1. That damage caused by smoke inhalation is relative to exposure, even in amounts that are VERY low.

2. That the exposures from second-hand smoke are a significant portion of the overall damaging factors.

This is where things get really weird. The particulates and carcinogens from a typical wholesome campfire or a grill used for cooking are higher than those encountered by second-hand smokers. Should we ban taking kids camping? From eating BBQ? It might save more lives.

And the assumption that tiny amounts of exposure cause any damage at all seems suspect to me. Your body temperature is 98.6 degrees. Obviously, if I spill 1 200 degree cup of coffee on you it's going to do a lot of damage. If I spill a 150 degree cup of coffee on you it will do some damage, but these studies assume that if I spill a 99 degree cup of coffee on you it will harm you just a little bit. We all know that in the latter case, you'd probably complain about the coffee being cold!

A typical cigarette delivers 2mg nicotine to a smoker. These studies showed that the second-hand exposure was 9ug, meaning that the exposure was less than 1/200th what the smoker was getting. In other words, a child could take a ride in a car with a smoker every day they went to school in a year and get exposed to under one cigarette's-worth of harmful materials. Does that sound so bad? Did anyone ever get sick smoking one cigarette a year?

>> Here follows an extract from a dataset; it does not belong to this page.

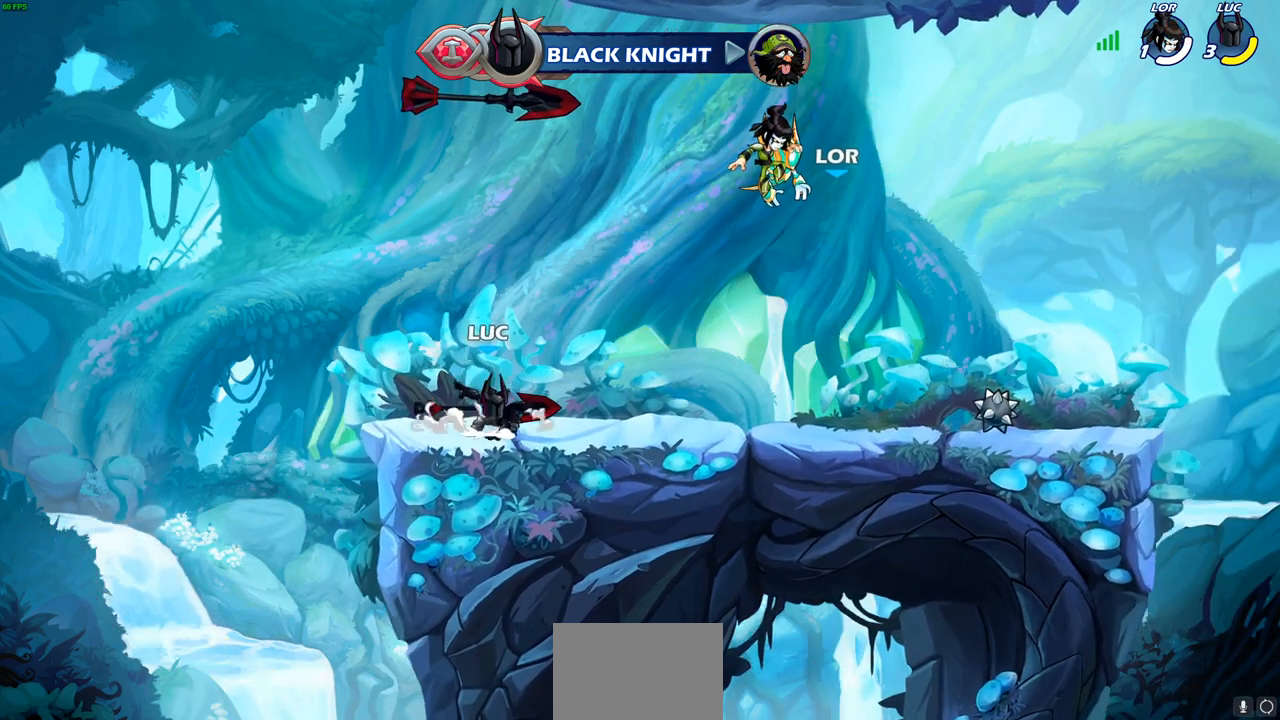
{"buttons": [], "left_stick": "up", "right_stick": "center", "events": [[100, "CROSS", "up"], [100, "R1", "up"], [217, "left_stick", "up"], [350, "R1", "down"], [417, "R1", "up"]]}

Posted by: mangeek at May 14, 2012 12:11 PM

Over the last century a couple of hundred thousand kids have died while traveling in automobiles, all of which would be prevented if we had simply banned kids from cars.
Hey even more would be saved if we raised the driving age to 30... or 40...or banned cars altogether.
Not to mention the risks posed by football, hunting, archery, baseball, flying, swimming, etc.
Then of course there is the risk the Left will NEVER speak about-that your kids will be among the literally millions of kids who have been sexually inveigled by unionized teachers.

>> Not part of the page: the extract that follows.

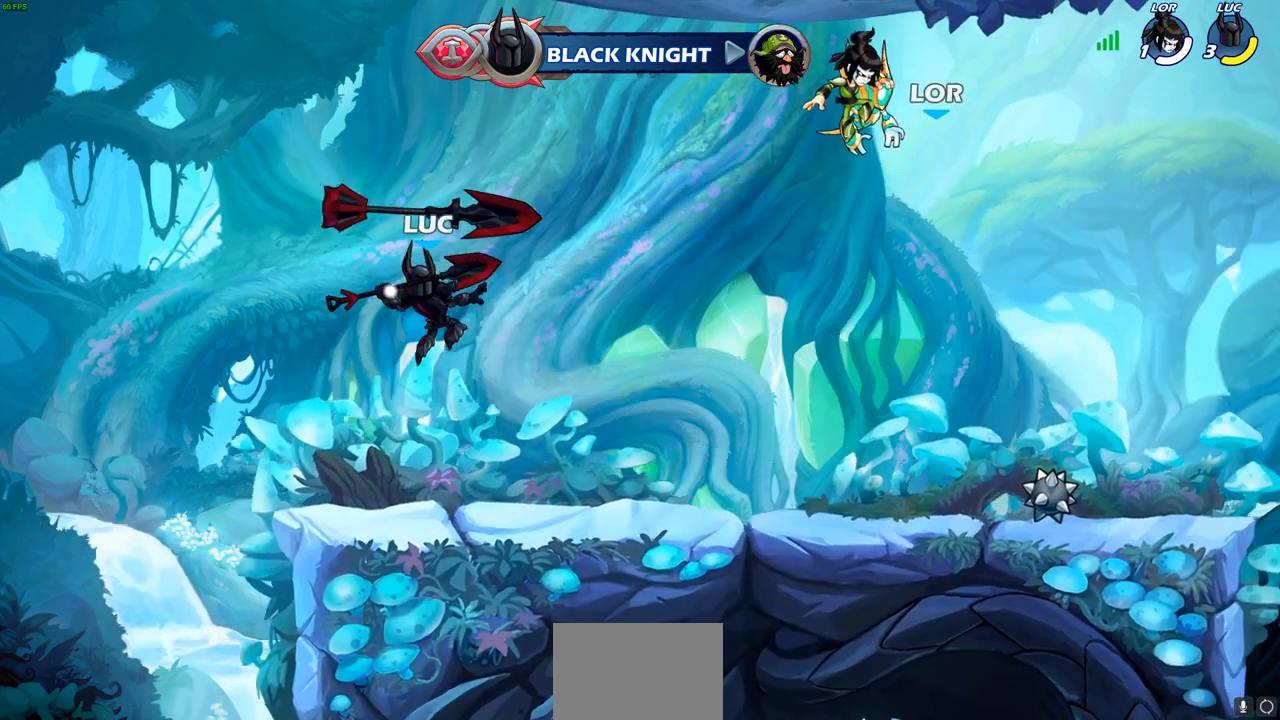
{"buttons": ["CROSS", "R1"], "left_stick": "center", "right_stick": "center", "events": [[17, "left_stick", "center"], [400, "R1", "down"], [450, "CROSS", "down"]]}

Posted by: Tommy Cranston at May 14, 2012 12:36 PM

The car is a great case...

If a product came out today that let people get around ten to twenty times faster than they already do, but it would kill 40,000 people a year and require billions upon billions of government upkeep for infrastructure, would it ever 'make it'? Would we let 16 year-olds do it after driving around the block once or twice?

Patrick, 'freedom' aside, we're becoming a safety-obsessed culture. I think it's actually at a level that's detrimental to the economy and the social fabric.

Posted by: mangeek at May 14, 2012 2:18 PM

mangeek, I like the points you made about the studies.

I haven't looked at them myself yet but on the subject of studies...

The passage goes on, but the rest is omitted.